Skeletal landmark data:
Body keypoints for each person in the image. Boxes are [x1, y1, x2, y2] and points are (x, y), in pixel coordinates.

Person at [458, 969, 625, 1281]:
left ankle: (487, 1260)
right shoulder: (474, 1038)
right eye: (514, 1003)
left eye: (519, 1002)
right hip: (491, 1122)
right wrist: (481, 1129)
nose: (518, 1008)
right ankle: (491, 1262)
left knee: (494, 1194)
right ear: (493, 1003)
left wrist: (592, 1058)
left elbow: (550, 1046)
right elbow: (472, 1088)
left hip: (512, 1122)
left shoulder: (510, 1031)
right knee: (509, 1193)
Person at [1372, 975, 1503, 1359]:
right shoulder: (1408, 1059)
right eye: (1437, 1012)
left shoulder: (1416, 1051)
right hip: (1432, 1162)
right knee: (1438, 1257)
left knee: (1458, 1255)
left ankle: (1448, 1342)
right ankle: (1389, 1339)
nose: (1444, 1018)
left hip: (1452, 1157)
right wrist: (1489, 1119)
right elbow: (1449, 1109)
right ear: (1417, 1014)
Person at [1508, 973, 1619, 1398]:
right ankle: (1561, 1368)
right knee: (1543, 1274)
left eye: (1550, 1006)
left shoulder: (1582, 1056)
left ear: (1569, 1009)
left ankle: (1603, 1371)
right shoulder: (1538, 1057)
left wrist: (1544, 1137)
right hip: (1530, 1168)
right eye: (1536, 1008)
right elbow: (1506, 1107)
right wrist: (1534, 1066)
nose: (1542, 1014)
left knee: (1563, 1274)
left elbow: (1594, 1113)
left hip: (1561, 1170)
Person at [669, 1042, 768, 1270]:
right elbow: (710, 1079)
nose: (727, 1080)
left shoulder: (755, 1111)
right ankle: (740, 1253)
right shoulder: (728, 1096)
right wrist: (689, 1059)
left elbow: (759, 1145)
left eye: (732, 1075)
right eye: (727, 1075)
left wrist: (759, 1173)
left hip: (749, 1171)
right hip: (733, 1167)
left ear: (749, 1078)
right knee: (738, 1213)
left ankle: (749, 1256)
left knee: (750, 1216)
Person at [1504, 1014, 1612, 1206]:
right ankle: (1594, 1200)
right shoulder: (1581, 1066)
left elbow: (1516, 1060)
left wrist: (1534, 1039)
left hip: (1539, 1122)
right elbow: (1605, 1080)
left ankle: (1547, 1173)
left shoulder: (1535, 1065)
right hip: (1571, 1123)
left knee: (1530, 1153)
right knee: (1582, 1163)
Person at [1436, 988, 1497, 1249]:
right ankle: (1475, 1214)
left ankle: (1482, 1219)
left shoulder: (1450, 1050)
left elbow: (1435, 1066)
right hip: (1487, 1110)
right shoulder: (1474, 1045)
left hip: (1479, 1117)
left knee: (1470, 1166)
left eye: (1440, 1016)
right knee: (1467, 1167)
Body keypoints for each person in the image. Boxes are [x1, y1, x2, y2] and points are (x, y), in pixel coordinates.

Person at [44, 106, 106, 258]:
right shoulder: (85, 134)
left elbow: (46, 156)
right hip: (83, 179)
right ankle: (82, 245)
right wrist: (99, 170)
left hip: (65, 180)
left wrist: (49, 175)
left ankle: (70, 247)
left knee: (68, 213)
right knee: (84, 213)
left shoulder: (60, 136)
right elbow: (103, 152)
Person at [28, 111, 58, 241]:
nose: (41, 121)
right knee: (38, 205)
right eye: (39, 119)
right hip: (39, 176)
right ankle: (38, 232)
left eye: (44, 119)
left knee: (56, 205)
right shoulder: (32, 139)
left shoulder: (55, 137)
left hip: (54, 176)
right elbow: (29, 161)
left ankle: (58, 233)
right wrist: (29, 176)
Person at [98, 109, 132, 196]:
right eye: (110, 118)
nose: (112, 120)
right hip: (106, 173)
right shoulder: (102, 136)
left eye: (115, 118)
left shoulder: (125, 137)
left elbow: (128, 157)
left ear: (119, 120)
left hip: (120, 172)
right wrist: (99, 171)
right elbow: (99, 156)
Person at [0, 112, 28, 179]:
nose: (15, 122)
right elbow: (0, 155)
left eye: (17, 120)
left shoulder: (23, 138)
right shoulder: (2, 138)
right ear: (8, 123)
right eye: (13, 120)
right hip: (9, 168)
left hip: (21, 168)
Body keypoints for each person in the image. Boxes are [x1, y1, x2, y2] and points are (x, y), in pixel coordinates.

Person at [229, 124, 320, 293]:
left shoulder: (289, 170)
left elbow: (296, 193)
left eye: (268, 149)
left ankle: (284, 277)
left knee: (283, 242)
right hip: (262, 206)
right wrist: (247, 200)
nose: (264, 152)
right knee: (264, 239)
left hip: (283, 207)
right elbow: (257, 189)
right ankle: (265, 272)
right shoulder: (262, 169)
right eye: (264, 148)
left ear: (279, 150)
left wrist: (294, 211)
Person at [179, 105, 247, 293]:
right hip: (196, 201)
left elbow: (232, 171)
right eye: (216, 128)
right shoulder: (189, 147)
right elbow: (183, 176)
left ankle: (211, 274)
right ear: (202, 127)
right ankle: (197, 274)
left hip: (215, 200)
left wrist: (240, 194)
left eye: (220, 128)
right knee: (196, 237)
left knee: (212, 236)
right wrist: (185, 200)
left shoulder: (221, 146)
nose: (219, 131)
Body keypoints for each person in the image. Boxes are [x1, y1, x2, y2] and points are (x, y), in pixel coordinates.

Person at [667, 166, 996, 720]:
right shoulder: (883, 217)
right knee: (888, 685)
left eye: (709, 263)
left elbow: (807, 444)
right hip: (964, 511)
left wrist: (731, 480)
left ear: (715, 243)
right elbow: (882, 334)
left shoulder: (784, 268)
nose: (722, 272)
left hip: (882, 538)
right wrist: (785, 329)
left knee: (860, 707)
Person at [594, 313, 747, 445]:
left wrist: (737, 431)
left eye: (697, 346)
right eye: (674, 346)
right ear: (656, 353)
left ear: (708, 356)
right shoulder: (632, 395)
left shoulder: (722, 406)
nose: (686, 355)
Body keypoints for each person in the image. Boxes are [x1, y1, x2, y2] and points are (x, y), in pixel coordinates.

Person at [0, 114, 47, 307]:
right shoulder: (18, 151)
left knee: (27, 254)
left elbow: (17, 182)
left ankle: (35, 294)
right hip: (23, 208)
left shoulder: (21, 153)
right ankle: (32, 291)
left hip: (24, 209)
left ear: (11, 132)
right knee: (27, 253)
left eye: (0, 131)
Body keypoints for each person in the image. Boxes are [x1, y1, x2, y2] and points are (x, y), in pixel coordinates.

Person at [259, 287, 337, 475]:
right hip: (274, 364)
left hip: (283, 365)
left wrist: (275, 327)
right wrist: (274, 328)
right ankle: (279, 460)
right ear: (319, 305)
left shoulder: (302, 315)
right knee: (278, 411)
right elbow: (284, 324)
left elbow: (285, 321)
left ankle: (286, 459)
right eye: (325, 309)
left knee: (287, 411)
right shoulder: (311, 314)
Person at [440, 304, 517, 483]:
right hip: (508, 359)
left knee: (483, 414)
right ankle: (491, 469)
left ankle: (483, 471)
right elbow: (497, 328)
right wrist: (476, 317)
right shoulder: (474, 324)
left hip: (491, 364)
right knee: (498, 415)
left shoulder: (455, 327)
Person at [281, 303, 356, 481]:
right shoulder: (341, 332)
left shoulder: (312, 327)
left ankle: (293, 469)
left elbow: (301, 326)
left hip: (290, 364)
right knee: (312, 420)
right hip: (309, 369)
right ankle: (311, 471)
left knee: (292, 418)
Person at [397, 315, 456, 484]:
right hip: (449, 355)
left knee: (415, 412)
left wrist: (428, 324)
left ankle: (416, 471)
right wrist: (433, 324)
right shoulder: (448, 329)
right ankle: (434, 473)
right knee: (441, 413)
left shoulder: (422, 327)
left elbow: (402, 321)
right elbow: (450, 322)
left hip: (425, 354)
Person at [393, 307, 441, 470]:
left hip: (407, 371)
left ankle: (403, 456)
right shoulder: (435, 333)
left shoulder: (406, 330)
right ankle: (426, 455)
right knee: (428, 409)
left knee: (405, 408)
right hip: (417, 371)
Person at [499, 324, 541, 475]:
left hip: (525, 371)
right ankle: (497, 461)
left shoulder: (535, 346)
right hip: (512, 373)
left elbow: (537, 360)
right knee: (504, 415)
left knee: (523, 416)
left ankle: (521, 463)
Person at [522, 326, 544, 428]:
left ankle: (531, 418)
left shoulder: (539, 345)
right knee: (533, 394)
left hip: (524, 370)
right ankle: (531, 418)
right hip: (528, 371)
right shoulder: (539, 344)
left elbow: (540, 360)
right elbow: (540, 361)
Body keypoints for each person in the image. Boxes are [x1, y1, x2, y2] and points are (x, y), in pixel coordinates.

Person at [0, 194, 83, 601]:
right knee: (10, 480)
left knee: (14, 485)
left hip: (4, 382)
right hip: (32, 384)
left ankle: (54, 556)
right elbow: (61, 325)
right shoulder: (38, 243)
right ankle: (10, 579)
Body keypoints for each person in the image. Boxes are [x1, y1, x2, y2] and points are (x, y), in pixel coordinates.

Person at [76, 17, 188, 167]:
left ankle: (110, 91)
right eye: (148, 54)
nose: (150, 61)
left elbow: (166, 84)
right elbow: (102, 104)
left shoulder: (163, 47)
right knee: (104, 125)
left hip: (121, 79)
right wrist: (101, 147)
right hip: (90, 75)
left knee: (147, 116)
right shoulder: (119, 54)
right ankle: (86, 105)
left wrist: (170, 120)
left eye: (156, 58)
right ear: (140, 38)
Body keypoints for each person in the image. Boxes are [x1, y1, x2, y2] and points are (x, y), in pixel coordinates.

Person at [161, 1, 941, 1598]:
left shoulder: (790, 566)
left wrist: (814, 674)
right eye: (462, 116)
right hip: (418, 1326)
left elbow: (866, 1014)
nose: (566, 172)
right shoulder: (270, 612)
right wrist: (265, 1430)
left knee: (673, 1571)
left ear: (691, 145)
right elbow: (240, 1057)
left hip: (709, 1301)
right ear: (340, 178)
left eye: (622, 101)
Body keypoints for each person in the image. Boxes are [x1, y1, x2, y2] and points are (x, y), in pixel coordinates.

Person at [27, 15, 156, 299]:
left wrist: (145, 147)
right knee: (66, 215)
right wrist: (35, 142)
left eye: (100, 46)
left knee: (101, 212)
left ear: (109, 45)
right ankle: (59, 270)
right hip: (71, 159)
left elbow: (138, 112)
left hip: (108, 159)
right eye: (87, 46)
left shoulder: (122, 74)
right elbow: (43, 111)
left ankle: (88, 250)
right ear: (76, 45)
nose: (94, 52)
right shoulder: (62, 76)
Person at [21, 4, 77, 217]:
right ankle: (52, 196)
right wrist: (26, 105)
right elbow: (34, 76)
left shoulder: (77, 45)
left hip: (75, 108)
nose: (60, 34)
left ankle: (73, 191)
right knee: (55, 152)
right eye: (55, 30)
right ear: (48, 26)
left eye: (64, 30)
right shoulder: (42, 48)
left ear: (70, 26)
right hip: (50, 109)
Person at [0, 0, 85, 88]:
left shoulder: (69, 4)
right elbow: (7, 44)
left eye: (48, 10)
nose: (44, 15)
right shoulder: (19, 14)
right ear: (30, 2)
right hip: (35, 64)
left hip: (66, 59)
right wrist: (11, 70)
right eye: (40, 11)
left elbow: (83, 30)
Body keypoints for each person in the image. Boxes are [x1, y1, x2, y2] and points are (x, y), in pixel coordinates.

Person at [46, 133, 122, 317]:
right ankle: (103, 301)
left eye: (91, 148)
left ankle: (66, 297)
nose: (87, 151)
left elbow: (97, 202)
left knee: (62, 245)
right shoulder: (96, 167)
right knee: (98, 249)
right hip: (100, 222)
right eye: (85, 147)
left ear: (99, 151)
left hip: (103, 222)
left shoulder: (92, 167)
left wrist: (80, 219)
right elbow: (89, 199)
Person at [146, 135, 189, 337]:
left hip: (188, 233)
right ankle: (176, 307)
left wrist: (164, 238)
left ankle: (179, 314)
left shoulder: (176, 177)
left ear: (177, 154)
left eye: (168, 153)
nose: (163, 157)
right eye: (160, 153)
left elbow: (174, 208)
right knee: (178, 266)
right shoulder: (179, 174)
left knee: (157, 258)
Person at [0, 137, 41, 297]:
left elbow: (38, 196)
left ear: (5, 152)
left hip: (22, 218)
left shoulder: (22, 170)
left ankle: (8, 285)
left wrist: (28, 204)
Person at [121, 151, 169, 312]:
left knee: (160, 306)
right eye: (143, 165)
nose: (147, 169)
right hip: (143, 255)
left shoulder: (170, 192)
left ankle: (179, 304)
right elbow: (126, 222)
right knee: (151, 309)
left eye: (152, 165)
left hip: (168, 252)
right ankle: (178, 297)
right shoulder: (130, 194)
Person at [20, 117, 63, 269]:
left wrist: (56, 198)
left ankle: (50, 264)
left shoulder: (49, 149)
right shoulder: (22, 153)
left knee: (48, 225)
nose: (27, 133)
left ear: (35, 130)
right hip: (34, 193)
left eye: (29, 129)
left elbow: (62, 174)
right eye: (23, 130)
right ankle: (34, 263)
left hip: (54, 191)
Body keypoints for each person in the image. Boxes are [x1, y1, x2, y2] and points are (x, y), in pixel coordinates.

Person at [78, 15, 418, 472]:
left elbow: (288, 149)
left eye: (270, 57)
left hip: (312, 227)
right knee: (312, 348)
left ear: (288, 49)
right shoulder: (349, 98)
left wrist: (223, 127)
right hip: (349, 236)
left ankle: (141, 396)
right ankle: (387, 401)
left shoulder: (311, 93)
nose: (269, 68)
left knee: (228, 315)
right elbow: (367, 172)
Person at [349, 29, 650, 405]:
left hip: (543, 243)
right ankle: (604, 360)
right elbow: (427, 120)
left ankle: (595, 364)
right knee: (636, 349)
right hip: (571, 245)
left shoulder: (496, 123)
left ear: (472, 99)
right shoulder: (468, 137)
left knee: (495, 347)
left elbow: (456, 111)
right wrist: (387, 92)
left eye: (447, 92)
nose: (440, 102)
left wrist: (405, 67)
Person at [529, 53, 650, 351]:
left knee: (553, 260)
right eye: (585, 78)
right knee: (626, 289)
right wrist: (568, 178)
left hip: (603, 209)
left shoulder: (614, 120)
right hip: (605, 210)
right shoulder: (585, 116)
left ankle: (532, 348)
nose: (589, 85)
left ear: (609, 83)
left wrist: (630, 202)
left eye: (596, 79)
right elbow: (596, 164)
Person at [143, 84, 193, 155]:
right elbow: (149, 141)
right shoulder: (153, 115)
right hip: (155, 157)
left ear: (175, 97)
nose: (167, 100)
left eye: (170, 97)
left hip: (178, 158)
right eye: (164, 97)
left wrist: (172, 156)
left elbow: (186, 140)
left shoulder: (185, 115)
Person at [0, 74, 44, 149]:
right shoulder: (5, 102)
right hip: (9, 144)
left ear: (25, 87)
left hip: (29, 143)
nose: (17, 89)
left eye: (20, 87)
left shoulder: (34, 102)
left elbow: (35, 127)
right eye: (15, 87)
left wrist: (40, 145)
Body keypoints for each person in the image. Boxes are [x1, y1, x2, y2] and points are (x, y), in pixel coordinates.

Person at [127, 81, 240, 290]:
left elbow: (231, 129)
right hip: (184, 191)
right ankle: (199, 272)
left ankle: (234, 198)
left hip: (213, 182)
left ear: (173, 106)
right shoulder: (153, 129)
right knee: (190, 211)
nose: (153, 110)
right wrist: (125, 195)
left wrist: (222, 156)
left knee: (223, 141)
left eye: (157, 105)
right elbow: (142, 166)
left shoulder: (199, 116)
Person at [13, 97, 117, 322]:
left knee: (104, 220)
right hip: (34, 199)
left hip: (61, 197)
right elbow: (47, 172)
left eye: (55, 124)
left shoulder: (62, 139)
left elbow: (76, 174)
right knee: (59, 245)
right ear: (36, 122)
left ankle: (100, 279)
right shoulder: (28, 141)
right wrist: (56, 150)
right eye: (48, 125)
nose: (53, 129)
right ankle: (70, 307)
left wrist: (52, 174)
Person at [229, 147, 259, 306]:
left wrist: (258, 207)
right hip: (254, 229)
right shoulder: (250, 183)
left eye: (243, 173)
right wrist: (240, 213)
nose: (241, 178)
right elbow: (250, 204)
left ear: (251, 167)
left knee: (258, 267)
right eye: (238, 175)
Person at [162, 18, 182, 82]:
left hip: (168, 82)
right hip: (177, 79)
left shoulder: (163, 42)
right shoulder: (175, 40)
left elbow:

### What you are asked to do:
Begin at the line above that has "left knee: (228, 315)" and stop after the line that has "right wrist: (125, 195)", copying each line exactly and adding nothing else.

### Your response:
left knee: (228, 315)
right elbow: (367, 172)
Person at [349, 29, 650, 405]:
left hip: (543, 243)
right ankle: (604, 360)
right elbow: (427, 120)
left ankle: (595, 364)
right knee: (636, 349)
right hip: (571, 245)
left shoulder: (496, 123)
left ear: (472, 99)
right shoulder: (468, 137)
left knee: (495, 347)
left elbow: (456, 111)
right wrist: (387, 92)
left eye: (447, 92)
nose: (440, 102)
left wrist: (405, 67)
Person at [529, 53, 650, 351]:
left knee: (553, 260)
right eye: (585, 78)
right knee: (626, 289)
right wrist: (568, 178)
left hip: (603, 209)
left shoulder: (614, 120)
right hip: (605, 210)
right shoulder: (585, 116)
left ankle: (532, 348)
nose: (589, 85)
left ear: (609, 83)
left wrist: (630, 202)
left eye: (596, 79)
right elbow: (596, 164)
Person at [143, 84, 193, 155]:
right elbow: (149, 141)
right shoulder: (153, 115)
right hip: (155, 157)
left ear: (175, 97)
nose: (167, 100)
left eye: (170, 97)
left hip: (178, 158)
right eye: (164, 97)
left wrist: (172, 156)
left elbow: (186, 140)
left shoulder: (185, 115)
Person at [0, 74, 44, 149]:
right shoulder: (5, 102)
right hip: (9, 144)
left ear: (25, 87)
left hip: (29, 143)
nose: (17, 89)
left eye: (20, 87)
left shoulder: (34, 102)
left elbow: (35, 127)
right eye: (15, 87)
left wrist: (40, 145)
Body keypoints for each person in the image. Boxes are [x1, y1, x2, y2] and points are (x, y), in pixel coordinates.

Person at [127, 81, 240, 290]:
left elbow: (231, 129)
right hip: (184, 191)
right ankle: (199, 272)
left ankle: (234, 198)
left hip: (213, 182)
left ear: (173, 106)
right shoulder: (153, 129)
right knee: (190, 211)
nose: (153, 110)
right wrist: (125, 195)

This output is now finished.